Festas e celebrações são tão antigas quanto as mais antigas sociedades humanas. As duas principais modalidades eram as que agradeciam pelo que passou e as que rogavam pelo que estava por vir. Nas do primeiro tipo, celebravam-se colheitas, nascimentos, casamentos, vitórias militares. Nas do segundo, torcia-se: para que a colheita fosse boa, para que houvesse sucesso na batalha... De sociedade para sociedade, e ao longo do tempo, sempre houve uma grande diversidade de como agradecer e pedir, e algum tipo de sacrifício tem sido prática frequente: pode-se tirar a vida de algum animal (galinha, cordeiro); pode-se estourar os joelhos escalando as escadarias das velhas igrejas; ou mesmo fazer uso de um ser humano menos afortunado, como na sociedade maia, em que se arrancava, ainda batendo, o coração do sacrificado. Em muitas delas, o aspecto cíclico era essencial: chegada da primavera, início do plantio, fim da colheita.

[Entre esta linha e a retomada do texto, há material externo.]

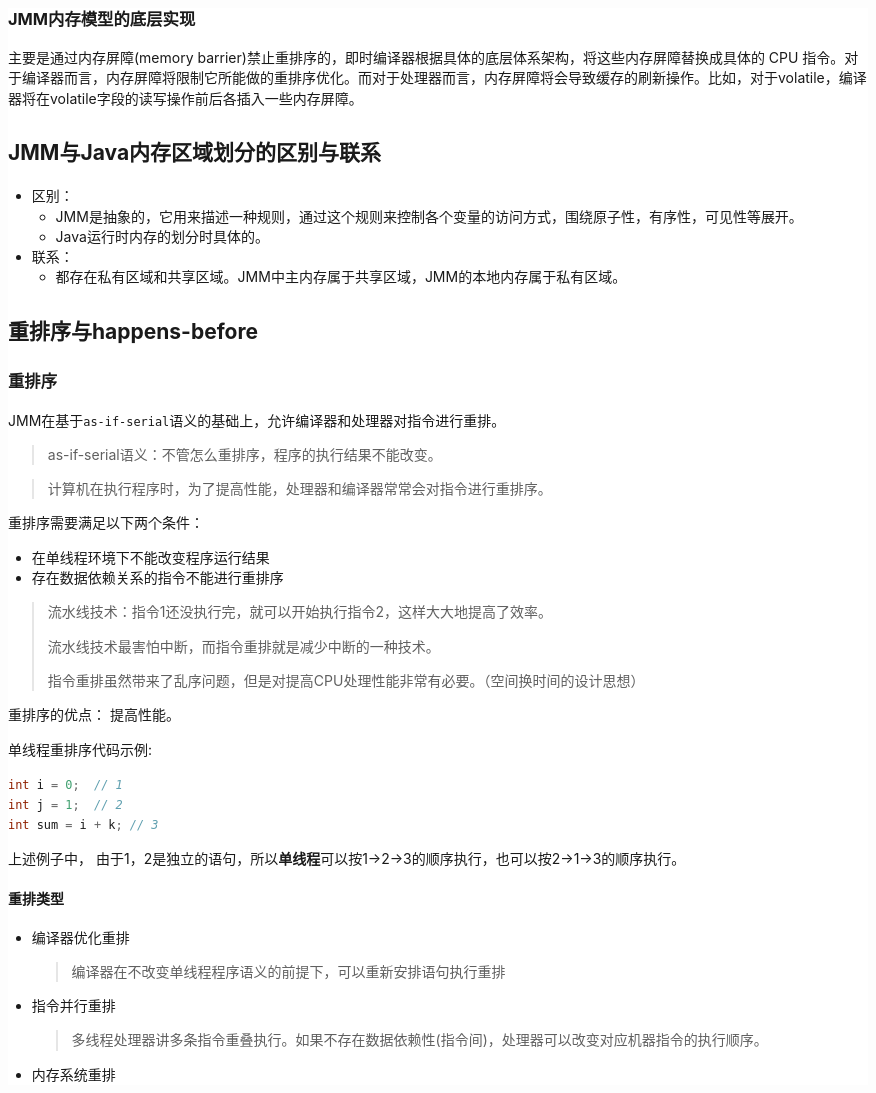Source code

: ### JMM内存模型的底层实现

主要是通过内存屏障(memory barrier)禁止重排序的，即时编译器根据具体的底层体系架构，将这些内存屏障替换成具体的 CPU 指令。对于编译器而言，内存屏障将限制它所能做的重排序优化。而对于处理器而言，内存屏障将会导致缓存的刷新操作。比如，对于volatile，编译器将在volatile字段的读写操作前后各插入一些内存屏障。

## JMM与Java内存区域划分的区别与联系

- 区别：
    - JMM是抽象的，它用来描述一种规则，通过这个规则来控制各个变量的访问方式，围绕原子性，有序性，可见性等展开。
    - Java运行时内存的划分时具体的。
- 联系：
    - 都存在私有区域和共享区域。JMM中主内存属于共享区域，JMM的本地内存属于私有区域。

## 重排序与happens-before

### 重排序

JMM在基于`as-if-serial`语义的基础上，允许编译器和处理器对指令进行重排。

>  as-if-serial语义：不管怎么重排序，程序的执行结果不能改变。

> 计算机在执行程序时，为了提高性能，处理器和编译器常常会对指令进行重排序。

重排序需要满足以下两个条件：

- 在单线程环境下不能改变程序运行结果
- 存在数据依赖关系的指令不能进行重排序

> 流水线技术：指令1还没执行完，就可以开始执行指令2，这样大大地提高了效率。
>
> 流水线技术最害怕中断，而指令重排就是减少中断的一种技术。
>
> 指令重排虽然带来了乱序问题，但是对提高CPU处理性能非常有必要。（空间换时间的设计思想）

重排序的优点： 提高性能。

单线程重排序代码示例:

```java
int i = 0;  // 1
int j = 1;  // 2
int sum = i + k; // 3
```

上述例子中， 由于1，2是独立的语句，所以**单线程**可以按1->2->3的顺序执行，也可以按2->1->3的顺序执行。

#### 重排类型

- 编译器优化重排

  > 编译器在不改变单线程程序语义的前提下，可以重新安排语句执行重排

- 指令并行重排

  > 多线程处理器讲多条指令重叠执行。如果不存在数据依赖性(指令间)，处理器可以改变对应机器指令的执行顺序。

- 内存系统重排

O curioso é que, por mais modernos e racionais que nós pensemos que somos, continuamos, como os nossos mais distantes antepassados, a acreditar piamente nos rituais das festas cíclicas, tanto nas que olham mais para trás quanto nas que olham mais para a frente. Achamos que o primeiro dia de janeiro é totalmente diferente do último de dezembro, e acreditamos que pular sete ondinhas vai fazer alguma diferença. Até dizemos que tudo isso é besteira, mas, de uma forma ou de outra, seguimos acreditando e repetindo, ano após ano, os mesmos rituais. E, sim, se você quer mesmo saber, é a aproximação do fim deste ano de 2015 que me faz pensar nessas coisas.

 

TRANCOS E BARRANCOS

Eu não sei para você, mas para mim este ano foi complicadíssimo. Houve coisas boas, claro. Minha filha está se formando em direito e meu filho passou no vestibular para medicina. Publiquei dois livros. Todos os que são próximos (incluindo a gata, Caju, e as cachorrinhas, Maria Antonieta e Maia) estão bem de saúde. Enfim, olhando assim, até daria para perguntar: reclamar do quê? Disto: de, a essa altura do campeonato, eu voltar a ter insônia com angústias e preocupações materiais. De ver pessoas próximas, em número cada vez maior, perdendo o emprego. De testemunhar, em Minas Gerais, o cruel assassinato do rio Doce. De sentir que o país e o mundo parecem voltar no tempo. De notar que a intolerância, em suas infinitas variedades, cresce de forma vertiginosa. E, finalmente, de concluir que quase todos os políticos (de alto a baixo, de norte a sul, da esquerda à direita) são nulidades absolutamente aquém do que seria requerido para enfrentar os desafios que estão, não apenas batendo, mas arrombando a nossa porta.

Pois é. Eis que chegamos, aos trancos e barrancos, ao fim do ano. E agora, vamos fazer o quê? Festejar e celebrar? Agradecer pelo que passou ou priorizar as preces pelo que está por vir? Acho melhor a gente agradecer rapidinho e tratar logo de pensar no ano que está chegando, porque o futuro próximo está parecendo bem mais assustador do que o passado recente. Eu sinto que a coisa está tão feia que até arrancar coração de maia vivo seria pouco sacrifício para assegurar algum resultado (até porque, para os maias, essa prática não garantiu muita coisa, mas isso é outra história). Por outro lado, é óbvio que pular sete ondinhas não vai adiantar nada. Talvez devamos nos inspirar novamente em nossos antepassados e, mesmo diante dos eventos mais sombrios, jamais deixar de festejar, agradecendo pelo que passou e tendo fé no que está por vir. Que seja. Assim, ainda que um pouco ressabiado, termino a última coluna do ano desejando a você, e a todos nós, um feliz 2016.